Data: Begin

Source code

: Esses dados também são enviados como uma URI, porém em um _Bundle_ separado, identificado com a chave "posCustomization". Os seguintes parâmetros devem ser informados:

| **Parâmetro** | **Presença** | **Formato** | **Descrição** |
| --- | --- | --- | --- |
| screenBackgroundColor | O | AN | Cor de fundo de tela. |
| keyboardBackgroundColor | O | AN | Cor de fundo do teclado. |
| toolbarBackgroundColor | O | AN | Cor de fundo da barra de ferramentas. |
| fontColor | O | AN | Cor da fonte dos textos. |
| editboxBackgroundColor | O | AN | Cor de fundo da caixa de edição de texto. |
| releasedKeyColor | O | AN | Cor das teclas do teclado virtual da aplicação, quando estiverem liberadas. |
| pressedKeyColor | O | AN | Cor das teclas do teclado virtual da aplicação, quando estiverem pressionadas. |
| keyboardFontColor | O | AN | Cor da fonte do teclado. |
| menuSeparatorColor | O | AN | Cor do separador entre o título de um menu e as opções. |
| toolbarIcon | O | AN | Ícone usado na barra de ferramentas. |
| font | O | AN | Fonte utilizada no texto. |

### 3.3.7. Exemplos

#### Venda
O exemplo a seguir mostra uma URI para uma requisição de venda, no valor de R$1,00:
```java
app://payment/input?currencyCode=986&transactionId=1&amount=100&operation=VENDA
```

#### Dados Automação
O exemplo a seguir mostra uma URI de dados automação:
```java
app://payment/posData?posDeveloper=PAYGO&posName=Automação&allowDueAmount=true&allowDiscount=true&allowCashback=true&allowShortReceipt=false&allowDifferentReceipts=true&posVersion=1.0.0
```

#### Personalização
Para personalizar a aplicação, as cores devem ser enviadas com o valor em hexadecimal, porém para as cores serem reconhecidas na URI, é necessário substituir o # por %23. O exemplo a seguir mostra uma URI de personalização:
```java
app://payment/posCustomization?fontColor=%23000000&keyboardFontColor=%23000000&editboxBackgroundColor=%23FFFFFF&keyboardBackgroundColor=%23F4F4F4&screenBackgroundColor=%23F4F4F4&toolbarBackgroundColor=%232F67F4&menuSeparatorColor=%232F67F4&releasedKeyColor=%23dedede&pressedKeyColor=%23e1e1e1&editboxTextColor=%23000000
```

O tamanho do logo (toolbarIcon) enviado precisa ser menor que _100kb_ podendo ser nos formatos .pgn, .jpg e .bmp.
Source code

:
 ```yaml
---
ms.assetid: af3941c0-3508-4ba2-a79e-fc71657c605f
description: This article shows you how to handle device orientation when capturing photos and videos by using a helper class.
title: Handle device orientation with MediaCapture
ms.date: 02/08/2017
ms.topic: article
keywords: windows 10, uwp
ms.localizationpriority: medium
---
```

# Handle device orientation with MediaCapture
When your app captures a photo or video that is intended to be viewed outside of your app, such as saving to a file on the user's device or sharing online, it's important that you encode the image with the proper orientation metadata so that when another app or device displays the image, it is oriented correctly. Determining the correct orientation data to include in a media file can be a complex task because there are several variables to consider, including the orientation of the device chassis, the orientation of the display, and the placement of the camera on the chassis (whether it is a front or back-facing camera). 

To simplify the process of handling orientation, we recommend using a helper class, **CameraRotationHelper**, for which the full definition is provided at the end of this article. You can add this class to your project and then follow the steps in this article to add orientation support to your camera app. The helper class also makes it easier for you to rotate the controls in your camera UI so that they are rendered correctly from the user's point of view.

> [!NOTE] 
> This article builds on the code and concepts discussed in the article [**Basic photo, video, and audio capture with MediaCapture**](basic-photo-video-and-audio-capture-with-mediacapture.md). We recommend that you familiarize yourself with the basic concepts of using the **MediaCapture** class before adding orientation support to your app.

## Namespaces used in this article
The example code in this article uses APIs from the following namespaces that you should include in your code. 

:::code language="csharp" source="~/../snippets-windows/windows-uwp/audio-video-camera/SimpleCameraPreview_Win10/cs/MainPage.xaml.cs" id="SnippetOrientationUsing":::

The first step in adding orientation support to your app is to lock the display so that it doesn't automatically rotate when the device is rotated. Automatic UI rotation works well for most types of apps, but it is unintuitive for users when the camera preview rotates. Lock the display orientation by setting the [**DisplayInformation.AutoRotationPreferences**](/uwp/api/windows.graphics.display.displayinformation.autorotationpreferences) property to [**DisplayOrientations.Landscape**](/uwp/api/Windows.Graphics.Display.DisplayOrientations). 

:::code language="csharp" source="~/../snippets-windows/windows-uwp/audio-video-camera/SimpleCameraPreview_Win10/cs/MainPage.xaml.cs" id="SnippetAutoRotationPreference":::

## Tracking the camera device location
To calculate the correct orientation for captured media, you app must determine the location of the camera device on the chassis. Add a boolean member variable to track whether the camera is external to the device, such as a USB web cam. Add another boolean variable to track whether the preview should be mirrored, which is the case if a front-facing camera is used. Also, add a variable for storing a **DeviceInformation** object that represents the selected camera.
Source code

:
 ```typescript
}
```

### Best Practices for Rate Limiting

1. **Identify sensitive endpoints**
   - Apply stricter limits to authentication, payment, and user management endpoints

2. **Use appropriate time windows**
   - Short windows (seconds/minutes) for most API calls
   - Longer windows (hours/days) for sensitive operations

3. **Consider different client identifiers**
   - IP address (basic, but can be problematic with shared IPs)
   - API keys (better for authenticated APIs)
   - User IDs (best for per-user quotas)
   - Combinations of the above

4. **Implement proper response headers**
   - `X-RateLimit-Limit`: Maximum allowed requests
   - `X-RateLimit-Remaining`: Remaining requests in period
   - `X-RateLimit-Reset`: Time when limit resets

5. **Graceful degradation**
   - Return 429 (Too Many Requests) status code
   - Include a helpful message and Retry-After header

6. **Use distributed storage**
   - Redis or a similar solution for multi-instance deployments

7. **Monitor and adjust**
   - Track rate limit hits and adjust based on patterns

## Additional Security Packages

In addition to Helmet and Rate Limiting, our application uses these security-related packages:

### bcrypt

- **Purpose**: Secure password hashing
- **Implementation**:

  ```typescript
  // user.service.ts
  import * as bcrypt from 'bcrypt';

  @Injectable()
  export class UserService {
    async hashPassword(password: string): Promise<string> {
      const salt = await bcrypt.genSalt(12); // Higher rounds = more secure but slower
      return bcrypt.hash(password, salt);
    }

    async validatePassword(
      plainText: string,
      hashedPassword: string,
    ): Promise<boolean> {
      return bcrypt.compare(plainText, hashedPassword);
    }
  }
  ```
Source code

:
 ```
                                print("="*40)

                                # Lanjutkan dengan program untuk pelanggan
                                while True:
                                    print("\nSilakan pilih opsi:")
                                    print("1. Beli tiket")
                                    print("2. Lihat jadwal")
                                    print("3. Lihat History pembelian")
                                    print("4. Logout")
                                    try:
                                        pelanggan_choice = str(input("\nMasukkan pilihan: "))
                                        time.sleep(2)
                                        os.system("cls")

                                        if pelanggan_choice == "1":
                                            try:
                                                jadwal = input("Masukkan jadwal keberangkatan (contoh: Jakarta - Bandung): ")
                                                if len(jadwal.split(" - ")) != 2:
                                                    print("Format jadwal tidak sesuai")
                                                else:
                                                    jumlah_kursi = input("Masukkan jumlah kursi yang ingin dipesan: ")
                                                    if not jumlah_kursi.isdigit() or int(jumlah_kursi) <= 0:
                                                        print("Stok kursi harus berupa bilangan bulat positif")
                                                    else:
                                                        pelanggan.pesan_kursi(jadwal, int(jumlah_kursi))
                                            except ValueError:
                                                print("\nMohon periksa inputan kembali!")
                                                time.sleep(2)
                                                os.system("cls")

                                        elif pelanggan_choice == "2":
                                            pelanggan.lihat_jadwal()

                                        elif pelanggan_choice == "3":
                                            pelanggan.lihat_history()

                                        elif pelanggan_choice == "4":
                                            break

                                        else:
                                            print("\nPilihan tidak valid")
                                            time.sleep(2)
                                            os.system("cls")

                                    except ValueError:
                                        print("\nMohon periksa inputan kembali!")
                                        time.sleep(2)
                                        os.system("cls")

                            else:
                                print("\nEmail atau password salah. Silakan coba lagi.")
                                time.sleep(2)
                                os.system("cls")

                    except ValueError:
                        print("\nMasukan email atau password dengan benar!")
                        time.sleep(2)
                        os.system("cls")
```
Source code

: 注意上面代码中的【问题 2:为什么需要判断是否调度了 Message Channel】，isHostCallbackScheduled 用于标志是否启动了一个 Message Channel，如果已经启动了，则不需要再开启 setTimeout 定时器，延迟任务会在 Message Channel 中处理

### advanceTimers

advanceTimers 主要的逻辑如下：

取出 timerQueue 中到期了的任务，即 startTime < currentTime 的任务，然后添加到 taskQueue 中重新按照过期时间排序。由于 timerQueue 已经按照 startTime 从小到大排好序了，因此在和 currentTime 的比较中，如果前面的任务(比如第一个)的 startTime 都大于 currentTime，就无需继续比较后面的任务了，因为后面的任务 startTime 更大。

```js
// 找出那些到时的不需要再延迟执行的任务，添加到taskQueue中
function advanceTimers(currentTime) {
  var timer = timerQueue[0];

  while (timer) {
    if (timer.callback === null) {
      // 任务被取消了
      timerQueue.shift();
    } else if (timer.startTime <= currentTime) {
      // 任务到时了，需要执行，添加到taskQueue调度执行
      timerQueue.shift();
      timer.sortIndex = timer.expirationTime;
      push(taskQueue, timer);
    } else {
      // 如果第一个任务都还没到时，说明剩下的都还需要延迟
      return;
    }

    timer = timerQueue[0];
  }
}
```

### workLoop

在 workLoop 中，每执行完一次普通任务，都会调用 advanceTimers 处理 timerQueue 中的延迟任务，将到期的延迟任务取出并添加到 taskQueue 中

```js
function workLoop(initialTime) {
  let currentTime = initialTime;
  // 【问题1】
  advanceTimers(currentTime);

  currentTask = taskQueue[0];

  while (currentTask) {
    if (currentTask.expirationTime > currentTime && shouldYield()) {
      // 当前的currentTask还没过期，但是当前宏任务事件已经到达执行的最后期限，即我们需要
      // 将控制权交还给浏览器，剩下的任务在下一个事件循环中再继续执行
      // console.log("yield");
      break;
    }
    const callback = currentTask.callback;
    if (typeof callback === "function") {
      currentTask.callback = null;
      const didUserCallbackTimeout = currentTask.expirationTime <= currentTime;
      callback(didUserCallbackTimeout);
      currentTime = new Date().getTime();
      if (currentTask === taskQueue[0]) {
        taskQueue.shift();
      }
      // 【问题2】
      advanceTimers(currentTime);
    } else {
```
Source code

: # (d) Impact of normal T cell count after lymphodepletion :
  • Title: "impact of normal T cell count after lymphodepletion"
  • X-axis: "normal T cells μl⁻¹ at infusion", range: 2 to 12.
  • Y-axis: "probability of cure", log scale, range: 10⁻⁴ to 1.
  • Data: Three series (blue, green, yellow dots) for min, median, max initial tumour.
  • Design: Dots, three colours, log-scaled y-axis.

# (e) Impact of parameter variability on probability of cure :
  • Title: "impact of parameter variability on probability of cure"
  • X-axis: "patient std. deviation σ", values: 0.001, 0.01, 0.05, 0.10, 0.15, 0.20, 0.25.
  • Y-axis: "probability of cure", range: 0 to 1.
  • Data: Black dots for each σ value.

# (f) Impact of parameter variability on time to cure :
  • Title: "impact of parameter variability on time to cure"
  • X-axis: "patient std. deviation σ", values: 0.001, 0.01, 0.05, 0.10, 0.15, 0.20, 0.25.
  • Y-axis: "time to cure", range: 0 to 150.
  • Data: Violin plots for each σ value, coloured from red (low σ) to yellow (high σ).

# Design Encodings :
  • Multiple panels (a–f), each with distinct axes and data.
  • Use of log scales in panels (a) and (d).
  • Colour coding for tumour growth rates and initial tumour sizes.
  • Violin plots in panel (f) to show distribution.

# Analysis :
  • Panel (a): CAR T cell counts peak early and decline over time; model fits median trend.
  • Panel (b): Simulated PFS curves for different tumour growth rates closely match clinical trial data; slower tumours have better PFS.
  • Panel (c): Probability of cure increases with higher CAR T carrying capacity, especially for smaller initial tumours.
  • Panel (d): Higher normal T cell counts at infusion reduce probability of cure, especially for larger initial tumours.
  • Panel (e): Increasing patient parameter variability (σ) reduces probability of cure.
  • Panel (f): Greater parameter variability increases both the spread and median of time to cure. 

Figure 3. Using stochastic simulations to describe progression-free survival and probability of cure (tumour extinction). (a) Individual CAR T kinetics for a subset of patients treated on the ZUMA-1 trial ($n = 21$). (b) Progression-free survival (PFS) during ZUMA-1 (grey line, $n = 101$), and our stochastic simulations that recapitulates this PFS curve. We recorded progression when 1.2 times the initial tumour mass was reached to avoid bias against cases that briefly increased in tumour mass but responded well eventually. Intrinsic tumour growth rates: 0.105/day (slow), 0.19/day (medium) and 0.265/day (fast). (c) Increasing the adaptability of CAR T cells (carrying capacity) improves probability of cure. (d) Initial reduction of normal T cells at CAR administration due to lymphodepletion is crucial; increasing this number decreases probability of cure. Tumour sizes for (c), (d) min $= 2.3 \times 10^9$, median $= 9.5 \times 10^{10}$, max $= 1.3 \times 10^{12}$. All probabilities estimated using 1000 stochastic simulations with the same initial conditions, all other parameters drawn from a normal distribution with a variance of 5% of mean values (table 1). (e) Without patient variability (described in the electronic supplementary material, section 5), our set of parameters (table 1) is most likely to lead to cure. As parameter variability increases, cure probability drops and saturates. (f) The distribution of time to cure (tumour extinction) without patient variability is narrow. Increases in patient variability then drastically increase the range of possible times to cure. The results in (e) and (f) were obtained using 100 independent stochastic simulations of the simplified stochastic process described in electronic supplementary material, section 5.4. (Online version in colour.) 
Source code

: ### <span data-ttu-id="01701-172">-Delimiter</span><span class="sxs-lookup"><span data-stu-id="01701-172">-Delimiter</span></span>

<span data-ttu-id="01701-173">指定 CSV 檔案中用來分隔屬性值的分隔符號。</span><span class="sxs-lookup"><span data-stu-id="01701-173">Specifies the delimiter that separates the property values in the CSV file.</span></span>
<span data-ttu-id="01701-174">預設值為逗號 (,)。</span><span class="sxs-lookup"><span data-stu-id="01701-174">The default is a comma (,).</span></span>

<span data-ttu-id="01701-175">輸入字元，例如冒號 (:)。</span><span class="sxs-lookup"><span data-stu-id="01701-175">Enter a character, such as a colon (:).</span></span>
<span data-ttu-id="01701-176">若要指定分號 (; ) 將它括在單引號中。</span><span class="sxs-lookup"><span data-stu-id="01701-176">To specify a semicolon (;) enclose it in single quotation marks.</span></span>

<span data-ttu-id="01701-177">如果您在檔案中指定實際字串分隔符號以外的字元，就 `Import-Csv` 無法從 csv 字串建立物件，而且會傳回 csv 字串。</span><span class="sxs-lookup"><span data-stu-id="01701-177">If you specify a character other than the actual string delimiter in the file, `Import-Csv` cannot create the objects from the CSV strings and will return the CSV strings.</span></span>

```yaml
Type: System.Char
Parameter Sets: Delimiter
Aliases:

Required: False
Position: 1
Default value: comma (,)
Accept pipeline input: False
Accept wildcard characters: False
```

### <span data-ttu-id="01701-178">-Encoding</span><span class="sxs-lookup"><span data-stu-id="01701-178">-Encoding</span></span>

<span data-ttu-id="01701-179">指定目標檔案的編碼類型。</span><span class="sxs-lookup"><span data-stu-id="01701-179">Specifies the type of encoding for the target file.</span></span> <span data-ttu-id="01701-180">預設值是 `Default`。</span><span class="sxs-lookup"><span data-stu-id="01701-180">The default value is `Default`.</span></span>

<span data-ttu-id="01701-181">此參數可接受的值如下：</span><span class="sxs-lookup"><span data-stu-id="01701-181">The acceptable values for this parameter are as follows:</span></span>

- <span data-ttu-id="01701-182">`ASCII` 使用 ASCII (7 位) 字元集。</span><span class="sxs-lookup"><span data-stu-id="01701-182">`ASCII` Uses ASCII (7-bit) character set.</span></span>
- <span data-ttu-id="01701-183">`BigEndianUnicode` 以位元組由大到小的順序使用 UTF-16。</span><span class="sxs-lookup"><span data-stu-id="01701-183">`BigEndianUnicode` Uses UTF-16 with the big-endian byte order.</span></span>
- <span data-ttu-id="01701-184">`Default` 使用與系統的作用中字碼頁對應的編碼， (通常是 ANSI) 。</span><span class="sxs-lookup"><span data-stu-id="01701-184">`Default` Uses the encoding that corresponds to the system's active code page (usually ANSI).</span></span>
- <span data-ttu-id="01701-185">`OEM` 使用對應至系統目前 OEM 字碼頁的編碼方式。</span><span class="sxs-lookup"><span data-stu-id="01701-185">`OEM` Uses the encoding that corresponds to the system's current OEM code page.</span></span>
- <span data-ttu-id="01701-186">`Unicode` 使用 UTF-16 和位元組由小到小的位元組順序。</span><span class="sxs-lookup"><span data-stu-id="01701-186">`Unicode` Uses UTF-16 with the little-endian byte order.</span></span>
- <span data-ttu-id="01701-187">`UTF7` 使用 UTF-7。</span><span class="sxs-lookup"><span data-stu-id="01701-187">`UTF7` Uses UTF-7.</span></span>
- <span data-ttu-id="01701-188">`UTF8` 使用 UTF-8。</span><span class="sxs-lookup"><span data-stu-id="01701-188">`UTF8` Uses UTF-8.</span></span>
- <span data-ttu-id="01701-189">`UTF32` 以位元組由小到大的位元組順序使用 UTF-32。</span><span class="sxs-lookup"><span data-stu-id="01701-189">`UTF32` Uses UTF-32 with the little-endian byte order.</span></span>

Data: End

- [What the exercise asks]: Look through the entries above and find each line where the word "file" occurs; copy those lines.

- [Answer box]:
When your app captures a photo or video that is intended to be viewed outside of your app, such as saving to a file on the user's device or sharing online, it's important that you encode the image with the proper orientation metadata so that when another app or device displays the image, it is oriented correctly. Determining the correct orientation data to include in a media file can be a complex task because there are several variables to consider, including the orientation of the device chassis, the orientation of the display, and the placement of the camera on the chassis (whether it is a front or back-facing camera). 
<span data-ttu-id="01701-173">指定 CSV 檔案中用來分隔屬性值的分隔符號。</span><span class="sxs-lookup"><span data-stu-id="01701-173">Specifies the delimiter that separates the property values in the CSV file.</span></span>
<span data-ttu-id="01701-177">如果您在檔案中指定實際字串分隔符號以外的字元，就 `Import-Csv` 無法從 csv 字串建立物件，而且會傳回 csv 字串。</span><span class="sxs-lookup"><span data-stu-id="01701-177">If you specify a character other than the actual string delimiter in the file, `Import-Csv` cannot create the objects from the CSV strings and will return the CSV strings.</span></span>
<span data-ttu-id="01701-179">指定目標檔案的編碼類型。</span><span class="sxs-lookup"><span data-stu-id="01701-179">Specifies the type of encoding for the target file.</span></span> <span data-ttu-id="01701-180">預設值是 `Default`。</span><span class="sxs-lookup"><span data-stu-id="01701-180">The default value is `Default`.</span></span>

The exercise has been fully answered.